Saved entries:

+++++

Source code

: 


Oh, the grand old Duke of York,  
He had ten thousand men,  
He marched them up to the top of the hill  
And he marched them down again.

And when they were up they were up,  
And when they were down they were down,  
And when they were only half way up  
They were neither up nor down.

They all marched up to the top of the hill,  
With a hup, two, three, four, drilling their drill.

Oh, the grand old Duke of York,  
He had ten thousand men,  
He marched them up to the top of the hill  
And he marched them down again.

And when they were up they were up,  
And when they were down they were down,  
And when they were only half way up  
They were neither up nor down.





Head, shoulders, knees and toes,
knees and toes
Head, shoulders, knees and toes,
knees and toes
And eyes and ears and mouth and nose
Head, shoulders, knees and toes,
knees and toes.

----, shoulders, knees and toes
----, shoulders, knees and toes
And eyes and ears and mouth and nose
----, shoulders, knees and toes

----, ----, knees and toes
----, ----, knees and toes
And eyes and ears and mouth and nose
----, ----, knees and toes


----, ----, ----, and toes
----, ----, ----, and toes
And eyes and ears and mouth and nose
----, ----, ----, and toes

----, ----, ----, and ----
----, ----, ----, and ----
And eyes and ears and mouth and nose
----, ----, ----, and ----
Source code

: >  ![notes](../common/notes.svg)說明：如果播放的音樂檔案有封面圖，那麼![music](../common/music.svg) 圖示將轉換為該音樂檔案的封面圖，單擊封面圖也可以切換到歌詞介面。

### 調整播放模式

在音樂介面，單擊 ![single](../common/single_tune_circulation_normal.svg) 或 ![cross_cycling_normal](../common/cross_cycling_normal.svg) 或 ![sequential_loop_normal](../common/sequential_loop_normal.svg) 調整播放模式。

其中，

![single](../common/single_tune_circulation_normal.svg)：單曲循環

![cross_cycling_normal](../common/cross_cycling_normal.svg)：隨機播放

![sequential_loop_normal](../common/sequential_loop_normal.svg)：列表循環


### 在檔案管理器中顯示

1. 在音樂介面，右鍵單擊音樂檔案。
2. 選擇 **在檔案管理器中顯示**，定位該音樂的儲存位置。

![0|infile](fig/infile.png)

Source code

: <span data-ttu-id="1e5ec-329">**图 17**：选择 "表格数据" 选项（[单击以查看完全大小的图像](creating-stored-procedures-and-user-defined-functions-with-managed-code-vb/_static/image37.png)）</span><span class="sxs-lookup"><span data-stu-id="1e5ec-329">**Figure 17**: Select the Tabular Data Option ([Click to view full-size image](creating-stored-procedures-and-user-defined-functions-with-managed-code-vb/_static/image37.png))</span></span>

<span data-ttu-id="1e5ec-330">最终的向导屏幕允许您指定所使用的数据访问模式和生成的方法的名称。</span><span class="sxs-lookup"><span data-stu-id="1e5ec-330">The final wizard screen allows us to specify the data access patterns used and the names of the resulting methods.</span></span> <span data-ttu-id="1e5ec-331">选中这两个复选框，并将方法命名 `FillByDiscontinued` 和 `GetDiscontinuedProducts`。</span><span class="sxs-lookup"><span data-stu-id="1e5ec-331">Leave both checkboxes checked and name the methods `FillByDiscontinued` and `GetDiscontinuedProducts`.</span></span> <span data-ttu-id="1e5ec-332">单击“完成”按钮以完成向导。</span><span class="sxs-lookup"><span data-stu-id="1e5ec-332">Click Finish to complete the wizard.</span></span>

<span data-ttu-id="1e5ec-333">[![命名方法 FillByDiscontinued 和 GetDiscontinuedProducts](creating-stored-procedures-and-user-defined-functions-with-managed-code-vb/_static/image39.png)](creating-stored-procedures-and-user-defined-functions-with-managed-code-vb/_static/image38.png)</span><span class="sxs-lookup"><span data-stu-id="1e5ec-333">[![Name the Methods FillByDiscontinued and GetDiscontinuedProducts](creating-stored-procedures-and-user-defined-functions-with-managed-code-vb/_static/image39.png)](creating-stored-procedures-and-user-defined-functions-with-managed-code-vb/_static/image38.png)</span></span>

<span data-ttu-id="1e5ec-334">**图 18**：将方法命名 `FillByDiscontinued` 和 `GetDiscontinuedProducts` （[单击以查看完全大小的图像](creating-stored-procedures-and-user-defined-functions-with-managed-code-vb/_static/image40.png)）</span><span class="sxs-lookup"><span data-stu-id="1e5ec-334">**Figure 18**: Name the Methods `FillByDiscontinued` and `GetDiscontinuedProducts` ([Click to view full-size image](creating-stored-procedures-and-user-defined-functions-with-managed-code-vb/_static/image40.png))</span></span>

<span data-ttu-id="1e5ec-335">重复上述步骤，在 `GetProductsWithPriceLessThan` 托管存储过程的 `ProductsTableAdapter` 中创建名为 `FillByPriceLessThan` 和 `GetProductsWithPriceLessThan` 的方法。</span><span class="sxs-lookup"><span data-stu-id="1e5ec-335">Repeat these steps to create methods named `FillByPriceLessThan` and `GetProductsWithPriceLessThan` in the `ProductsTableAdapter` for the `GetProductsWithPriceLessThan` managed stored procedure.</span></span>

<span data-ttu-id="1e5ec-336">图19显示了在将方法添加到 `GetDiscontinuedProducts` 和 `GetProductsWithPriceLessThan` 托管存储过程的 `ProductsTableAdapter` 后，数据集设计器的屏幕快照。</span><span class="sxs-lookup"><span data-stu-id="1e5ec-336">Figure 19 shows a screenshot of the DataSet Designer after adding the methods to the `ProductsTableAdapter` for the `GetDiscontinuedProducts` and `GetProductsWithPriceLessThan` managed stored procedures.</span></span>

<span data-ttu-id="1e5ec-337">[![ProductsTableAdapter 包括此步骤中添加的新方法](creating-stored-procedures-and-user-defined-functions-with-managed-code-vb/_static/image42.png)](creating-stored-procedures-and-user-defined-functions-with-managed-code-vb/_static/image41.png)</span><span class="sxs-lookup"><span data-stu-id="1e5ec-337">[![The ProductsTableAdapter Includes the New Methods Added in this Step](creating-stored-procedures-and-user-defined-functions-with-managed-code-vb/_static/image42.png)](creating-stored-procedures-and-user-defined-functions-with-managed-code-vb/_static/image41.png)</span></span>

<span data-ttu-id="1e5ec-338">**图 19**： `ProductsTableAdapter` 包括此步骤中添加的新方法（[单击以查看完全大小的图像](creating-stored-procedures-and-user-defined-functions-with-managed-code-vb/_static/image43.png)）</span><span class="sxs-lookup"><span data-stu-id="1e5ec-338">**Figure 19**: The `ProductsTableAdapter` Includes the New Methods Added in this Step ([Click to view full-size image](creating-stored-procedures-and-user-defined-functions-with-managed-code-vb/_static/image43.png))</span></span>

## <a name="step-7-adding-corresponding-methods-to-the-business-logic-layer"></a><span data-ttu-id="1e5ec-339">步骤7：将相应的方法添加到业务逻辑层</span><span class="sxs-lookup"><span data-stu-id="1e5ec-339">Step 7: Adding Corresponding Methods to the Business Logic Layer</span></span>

+++++

• [Exercise details]
Each line of the data must be retyped exactly as written.

• [Answer below]
Source code

: 


Oh, the grand old Duke of York,  
He had ten thousand men,  
He marched them up to the top of the hill  
And he marched them down again.

And when they were up they were up,  
And when they were down they were down,  
And when they were only half way up  
They were neither up nor down.

They all marched up to the top of the hill,  
With a hup, two, three, four, drilling their drill.

Oh, the grand old Duke of York,  
He had ten thousand men,  
He marched them up to the top of the hill  
And he marched them down again.

And when they were up they were up,  
And when they were down they were down,  
And when they were only half way up  
They were neither up nor down.





Head, shoulders, knees and toes,
knees and toes
Head, shoulders, knees and toes,
knees and toes
And eyes and ears and mouth and nose
Head, shoulders, knees and toes,
knees and toes.

----, shoulders, knees and toes
----, shoulders, knees and toes
And eyes and ears and mouth and nose
----, shoulders, knees and toes

----, ----, knees and toes
----, ----, knees and toes
And eyes and ears and mouth and nose
----, ----, knees and toes


----, ----, ----, and toes
----, ----, ----, and toes
And eyes and ears and mouth and nose
----, ----, ----, and toes

----, ----, ----, and ----
----, ----, ----, and ----
And eyes and ears and mouth and nose
----, ----, ----, and ----
Source code

: >  ![notes](../common/notes.svg)說明：如果播放的音樂檔案有封面圖，那麼![music](../common/music.svg) 圖示將轉換為該音樂檔案的封面圖，單擊封面圖也可以切換到歌詞介面。

### 調整播放模式

在音樂介面，單擊 ![single](../common/single_tune_circulation_normal.svg) 或 ![cross_cycling_normal](../common/cross_cycling_normal.svg) 或 ![sequential_loop_normal](../common/sequential_loop_normal.svg) 調整播放模式。

其中，

![single](../common/single_tune_circulation_normal.svg)：單曲循環

![cross_cycling_normal](../common/cross_cycling_normal.svg)：隨機播放

![sequential_loop_normal](../common/sequential_loop_normal.svg)：列表循環


### 在檔案管理器中顯示

1. 在音樂介面，右鍵單擊音樂檔案。
2. 選擇 **在檔案管理器中顯示**，定位該音樂的儲存位置。

![0|infile](fig/infile.png)

Source code

: <span data-ttu-id="1e5ec-329">**图 17**：选择 "表格数据" 选项（[单击以查看完全大小的图像](creating-stored-procedures-and-user-defined-functions-with-managed-code-vb/_static/image37.png)）</span><span class="sxs-lookup"><span data-stu-id="1e5ec-329">**Figure 17**: Select the Tabular Data Option ([Click to view full-size image](creating-stored-procedures-and-user-defined-functions-with-managed-code-vb/_static/image37.png))</span></span>

<span data-ttu-id="1e5ec-330">最终的向导屏幕允许您指定所使用的数据访问模式和生成的方法的名称。</span><span class="sxs-lookup"><span data-stu-id="1e5ec-330">The final wizard screen allows us to specify the data access patterns used and the names of the resulting methods.</span></span> <span data-ttu-id="1e5ec-331">选中这两个复选框，并将方法命名 `FillByDiscontinued` 和 `GetDiscontinuedProducts`。</span><span class="sxs-lookup"><span data-stu-id="1e5ec-331">Leave both checkboxes checked and name the methods `FillByDiscontinued` and `GetDiscontinuedProducts`.</span></span> <span data-ttu-id="1e5ec-332">单击“完成”按钮以完成向导。</span><span class="sxs-lookup"><span data-stu-id="1e5ec-332">Click Finish to complete the wizard.</span></span>

<span data-ttu-id="1e5ec-333">[![命名方法 FillByDiscontinued 和 GetDiscontinuedProducts](creating-stored-procedures-and-user-defined-functions-with-managed-code-vb/_static/image39.png)](creating-stored-procedures-and-user-defined-functions-with-managed-code-vb/_static/image38.png)</span><span class="sxs-lookup"><span data-stu-id="1e5ec-333">[![Name the Methods FillByDiscontinued and GetDiscontinuedProducts](creating-stored-procedures-and-user-defined-functions-with-managed-code-vb/_static/image39.png)](creating-stored-procedures-and-user-defined-functions-with-managed-code-vb/_static/image38.png)</span></span>

<span data-ttu-id="1e5ec-334">**图 18**：将方法命名 `FillByDiscontinued` 和 `GetDiscontinuedProducts` （[单击以查看完全大小的图像](creating-stored-procedures-and-user-defined-functions-with-managed-code-vb/_static/image40.png)）</span><span class="sxs-lookup"><span data-stu-id="1e5ec-334">**Figure 18**: Name the Methods `FillByDiscontinued` and `GetDiscontinuedProducts` ([Click to view full-size image](creating-stored-procedures-and-user-defined-functions-with-managed-code-vb/_static/image40.png))</span></span>

<span data-ttu-id="1e5ec-335">重复上述步骤，在 `GetProductsWithPriceLessThan` 托管存储过程的 `ProductsTableAdapter` 中创建名为 `FillByPriceLessThan` 和 `GetProductsWithPriceLessThan` 的方法。</span><span class="sxs-lookup"><span data-stu-id="1e5ec-335">Repeat these steps to create methods named `FillByPriceLessThan` and `GetProductsWithPriceLessThan` in the `ProductsTableAdapter` for the `GetProductsWithPriceLessThan` managed stored procedure.</span></span>

<span data-ttu-id="1e5ec-336">图19显示了在将方法添加到 `GetDiscontinuedProducts` 和 `GetProductsWithPriceLessThan` 托管存储过程的 `ProductsTableAdapter` 后，数据集设计器的屏幕快照。</span><span class="sxs-lookup"><span data-stu-id="1e5ec-336">Figure 19 shows a screenshot of the DataSet Designer after adding the methods to the `ProductsTableAdapter` for the `GetDiscontinuedProducts` and `GetProductsWithPriceLessThan` managed stored procedures.</span></span>

<span data-ttu-id="1e5ec-337">[![ProductsTableAdapter 包括此步骤中添加的新方法](creating-stored-procedures-and-user-defined-functions-with-managed-code-vb/_static/image42.png)](creating-stored-procedures-and-user-defined-functions-with-managed-code-vb/_static/image41.png)</span><span class="sxs-lookup"><span data-stu-id="1e5ec-337">[![The ProductsTableAdapter Includes the New Methods Added in this Step](creating-stored-procedures-and-user-defined-functions-with-managed-code-vb/_static/image42.png)](creating-stored-procedures-and-user-defined-functions-with-managed-code-vb/_static/image41.png)</span></span>

<span data-ttu-id="1e5ec-338">**图 19**： `ProductsTableAdapter` 包括此步骤中添加的新方法（[单击以查看完全大小的图像](creating-stored-procedures-and-user-defined-functions-with-managed-code-vb/_static/image43.png)）</span><span class="sxs-lookup"><span data-stu-id="1e5ec-338">**Figure 19**: The `ProductsTableAdapter` Includes the New Methods Added in this Step ([Click to view full-size image](creating-stored-procedures-and-user-defined-functions-with-managed-code-vb/_static/image43.png))</span></span>

## <a name="step-7-adding-corresponding-methods-to-the-business-logic-layer"></a><span data-ttu-id="1e5ec-339">步骤7：将相应的方法添加到业务逻辑层</span><span class="sxs-lookup"><span data-stu-id="1e5ec-339">Step 7: Adding Corresponding Methods to the Business Logic Layer</span></span>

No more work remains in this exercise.